> _REQUIRED ACTIONS_
A. Answer these from the RERA quarterly progress report guide:
(i) How many of a project's recent reports does the guide say to download?
(ii) What share of the funds collected from buyers must sit in the escrow account under RERA?
(iii) Across how many reports must delay factors be repeatedly mentioned for the guide to call it a structural problem?
B. Continue the RERA quarterly progress report guide from its last sentence.
───── TEXT SHOWN ─────
How to Read a RERA Quarterly Progress Report (QPR)

A 6-step guide to finding, downloading, and interpreting RERA QPRs — with specific fields to review, delay signals to spot, and how to cross-reference with satellite data.

1

Find and download the QPR on your state RERA portal

Navigate to your state RERA portal and search for the project. Under the project listing, look for "Progress Reports", "Quarterly Reports", or "QPR" tab. Each report is filed quarterly (April-June, July-September, October-December, January-March). Download the last 3-4 reports to track trends rather than just the most recent one.

2

Read the construction completion percentage

The QPR declares the overall construction completion percentage. Context is critical: a project declaring 70% completion in Q8 (2 years before promised possession) is on track; the same declaration in Q12 (when possession was due) means it is critically delayed. Calculate the expected completion rate: 100% / total quarters from RERA launch to possession = minimum quarterly progress rate required. If actual progress lags this, flag it.

3

Review the financial section — funds collected vs escrow balance

The QPR shows: (a) Total funds collected from buyers so far. (b) Balance in the designated RERA escrow account. Under RERA, 70% of funds collected must be in escrow. Calculate: Escrow % = Escrow Balance / Total Collected × 100. If this percentage is significantly below 70%, the builder may be diverting funds. This is a major red flag — file a complaint with RERA immediately.

4

Compare promised vs actual completion by tower/wing

QPRs typically break down completion by tower, wing, or phase. Compare the completion percentage of your specific wing vs the overall project. Builders sometimes prioritize high-margin towers while lagging on others. If your wing's completion is below the project average, ask the builder for a specific wing-level possession timeline.

5

Spot delay signals in the narrative section

QPRs include a narrative explanation section where builders mention factors affecting progress. Look for: "labour shortage", "material price increase", "monsoon delays", "regulatory approvals pending". One or two such mentions are normal; repeated mentions across 3+ QPRs indicate a structural problem. "OC application pending" in a Q12 QPR on a project due for possession in Q12 is a critical signal.
───── INFORMATION PROVIDED ─────
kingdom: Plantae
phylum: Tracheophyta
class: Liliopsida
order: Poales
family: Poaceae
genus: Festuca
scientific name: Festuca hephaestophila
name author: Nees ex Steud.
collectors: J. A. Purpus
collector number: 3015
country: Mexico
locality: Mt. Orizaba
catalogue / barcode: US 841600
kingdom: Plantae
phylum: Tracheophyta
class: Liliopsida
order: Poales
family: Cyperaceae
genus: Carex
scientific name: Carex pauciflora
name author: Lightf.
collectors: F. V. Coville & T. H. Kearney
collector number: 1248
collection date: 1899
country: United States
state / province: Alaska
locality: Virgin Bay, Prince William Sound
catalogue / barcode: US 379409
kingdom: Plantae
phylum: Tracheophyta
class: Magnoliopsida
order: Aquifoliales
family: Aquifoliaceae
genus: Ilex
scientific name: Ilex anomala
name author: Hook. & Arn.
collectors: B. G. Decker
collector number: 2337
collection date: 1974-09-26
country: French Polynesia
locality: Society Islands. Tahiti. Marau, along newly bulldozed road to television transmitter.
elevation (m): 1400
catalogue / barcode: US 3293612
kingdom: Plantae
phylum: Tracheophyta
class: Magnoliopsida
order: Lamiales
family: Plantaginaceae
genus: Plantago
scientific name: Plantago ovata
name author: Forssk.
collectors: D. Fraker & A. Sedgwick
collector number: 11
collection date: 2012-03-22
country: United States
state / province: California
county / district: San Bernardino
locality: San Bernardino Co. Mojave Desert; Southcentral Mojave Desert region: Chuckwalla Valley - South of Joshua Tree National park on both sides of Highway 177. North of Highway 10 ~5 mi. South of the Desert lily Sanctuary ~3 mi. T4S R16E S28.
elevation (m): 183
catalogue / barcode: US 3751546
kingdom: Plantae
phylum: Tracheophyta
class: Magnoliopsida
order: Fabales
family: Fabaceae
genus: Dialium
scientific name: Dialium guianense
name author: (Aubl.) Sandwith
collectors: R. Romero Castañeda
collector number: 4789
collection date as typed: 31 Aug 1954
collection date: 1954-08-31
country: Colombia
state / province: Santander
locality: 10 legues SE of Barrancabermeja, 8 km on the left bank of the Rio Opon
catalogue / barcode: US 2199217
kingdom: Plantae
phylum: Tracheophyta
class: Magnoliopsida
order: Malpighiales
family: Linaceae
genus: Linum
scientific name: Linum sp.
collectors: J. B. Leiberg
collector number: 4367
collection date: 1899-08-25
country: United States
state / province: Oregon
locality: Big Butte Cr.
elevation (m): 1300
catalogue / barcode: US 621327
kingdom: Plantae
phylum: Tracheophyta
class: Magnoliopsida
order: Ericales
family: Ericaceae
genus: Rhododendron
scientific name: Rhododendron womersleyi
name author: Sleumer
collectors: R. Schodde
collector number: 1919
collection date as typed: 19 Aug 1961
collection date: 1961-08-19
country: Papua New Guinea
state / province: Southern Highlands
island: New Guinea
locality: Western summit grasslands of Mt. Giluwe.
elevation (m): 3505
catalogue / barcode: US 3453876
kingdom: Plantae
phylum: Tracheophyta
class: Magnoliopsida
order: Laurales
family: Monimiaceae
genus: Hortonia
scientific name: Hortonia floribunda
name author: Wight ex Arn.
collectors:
─────
> _ANSWERS PER TASK_
A.
(i) The last 3-4 reports.
(ii) 70%.
(iii) 3 or more reports.

B.
6

Cross-reference with satellite imagery and Brickplot data

Cross-check the builder's claimed completion percentage against satellite imagery from Google Maps or Brickplot's satellite sweep (available on project pages for monitored projects). A project claiming 80% structural completion should show nearly full-height construction across all towers. Zero visible construction activity with a QPR claiming 60% is a clear discrepancy worth escalating to RERA.

Frequently Asked Questions

How often must builders file QPRs and what happens if they don't?

RERA requires QPRs every quarter. Missing a QPR filing is a violation of RERA Section 11(1). Buyers can complain on the state RERA portal for non-filing. RERA authorities can impose a penalty of up to 5% of the project cost for non-disclosure. Persistent QPR non-filing is typically a sign of a project in distress — builders stop updating when they have nothing good to report.

Can a builder falsify QPR data?

QPRs are signed by the promoter and typically countersigned by the project architect and engineer — this creates personal liability for false declarations. However, enforcement is inconsistent. The most reliable cross-check is satellite imagery: if the QPR claims 80% completion but satellite shows 40% construction, it is verifiable evidence of QPR falsification — which you can present as evidence in a RERA complaint or consumer forum case.

How does Brickplot use QPR data?

Brickplot's weekly satellite sweep monitors construction progress for all tracked projects and compares it against RERA QPR claims. The Axis 8 (Construction & Delivery Risk) score is directly informed by QPR completion trend and satellite confirmation. Projects with stalled construction flagged in QPRs receive a score cap of ≤4.4. The milestone alert system triggers 30/60/90% completion alerts based on QPR data.